Russian Developers Propose New Method to Test AI for Truthfulness
A new open framework called DRAGOn evaluates how accurately AI assistants respond using up-to-date data and external sources.

Developers from SberAI, MWS AI, and several Russian universities have introduced an open methodology for testing Russian-language AI assistants that rely on search and external data sources. The framework is called DRAGOn.
The approach targets AI systems used in corporate environments. These systems draw on internal knowledge bases and provide answers based on current data, rather than generating unsupported responses, a common issue with baseline models.
Why AI Hallucinates
Traditional evaluations rely on fixed datasets that quickly become outdated. Over time, these datasets may be included in model training, reducing the value of the tests.
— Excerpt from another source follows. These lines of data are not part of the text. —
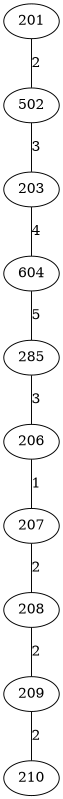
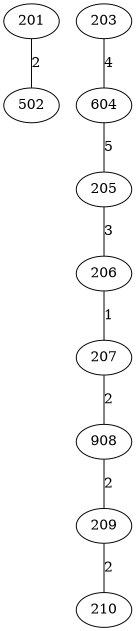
  graph {
    n1 [description="Computer Lab" label=201]
    n2 [description="Science Laboratory" label=502]
    n3 [description="Art Studio" label=203]
    n4 [description="Music Room" label=604]
-   n5 [description=Library label=285]
+   n5 [description=Library label=205]
    n6 [description="Conference Room" label=206]
    n7 [description="Faculty Office" label=207]
-   n8 [description="Student Lounge" label=208]
+   n8 [description="Student Lounge" label=908]
    n9 [description=Gymnasium label=209]
    n10 [description=Cafeteria label=210]
    n1 -- n2 [label=2]
-   n2 -- n3 [label=3]
    n3 -- n4 [label=4]
    n4 -- n5 [label=5]
    n5 -- n6 [label=3]
    n6 -- n7 [label=1]
    n7 -- n8 [label=2]
    n8 -- n9 [label=2]
    n9 -- n10 [label=2]
  }
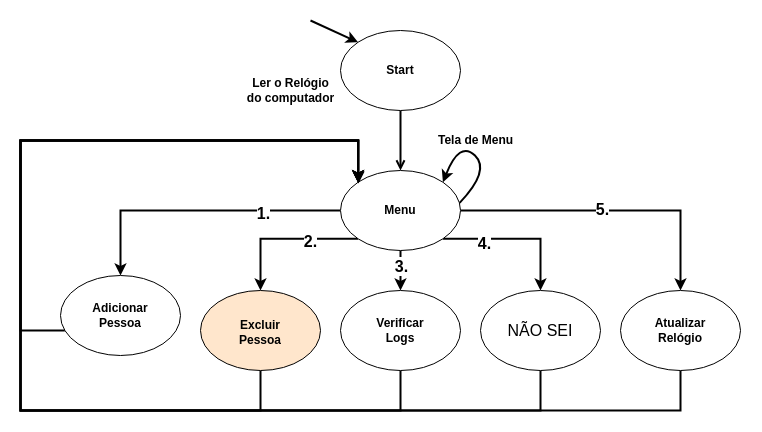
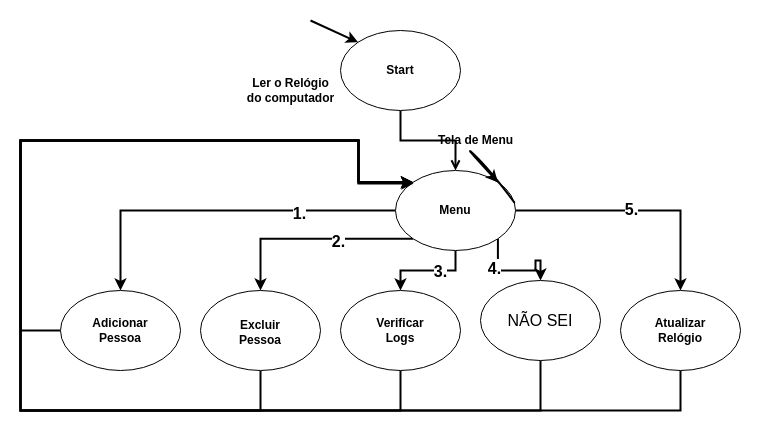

The problem is compounded by the fact that standard benchmarks do not account for company-specific contexts, making generalized evaluations less meaningful.
How DRAGOn Works
The system is built around continuously updated data streams. DRAGOn aggregates fresh news feeds and structures them into a fact-based framework used to generate evaluation tasks. Instead of simple questions, it presents complex logical challenges that require AI systems to synthesize information from multiple sources.
A separate neural model performs the evaluation, assessing responses based on meaning and completeness rather than word-level matching.
What It Means for Business
Companies can deploy the tool within their own infrastructure and test AI behavior using real internal data before launch.
This provides a clearer picture of how systems perform in customer service, analytics, or document workflows, and allows for comparisons across models using consistent criteria rather than abstract benchmarks.
Developer Collaboration
The project involved specialists from Sberbank, MWS AI, and several universities, including ITMO University, MISIS, HSE University, MBZUAI, IITU, and Yandex School of Data Analysis.
Developers have also launched an open ranking of Russian-language RAG systems. Early results show that combinations of multiple models with enhanced retrieval perform best, although even these systems still struggle with complex logical relationships in continuously updated data streams.